(Beginning of Exercise material)

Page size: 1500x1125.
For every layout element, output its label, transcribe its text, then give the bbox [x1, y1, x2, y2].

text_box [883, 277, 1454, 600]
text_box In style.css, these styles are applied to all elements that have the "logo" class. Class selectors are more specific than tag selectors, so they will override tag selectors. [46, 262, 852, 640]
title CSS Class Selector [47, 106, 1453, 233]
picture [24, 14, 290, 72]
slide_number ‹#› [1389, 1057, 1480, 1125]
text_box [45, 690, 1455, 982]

(End of Exercise material)

- _Brief_
Your task is to transcribe the material, which must come out exactly as written.

- _Exercise output_
Page size: 1500x1125.
For every layout element, output its label, transcribe its text, then give the bbox [x1, y1, x2, y2].

text_box [883, 277, 1454, 600]
text_box In style.css, these styles are applied to all elements that have the "logo" class. Class selectors are more specific than tag selectors, so they will override tag selectors. [46, 262, 852, 640]
title CSS Class Selector [47, 106, 1453, 233]
picture [24, 14, 290, 72]
slide_number ‹#› [1389, 1057, 1480, 1125]
text_box [45, 690, 1455, 982]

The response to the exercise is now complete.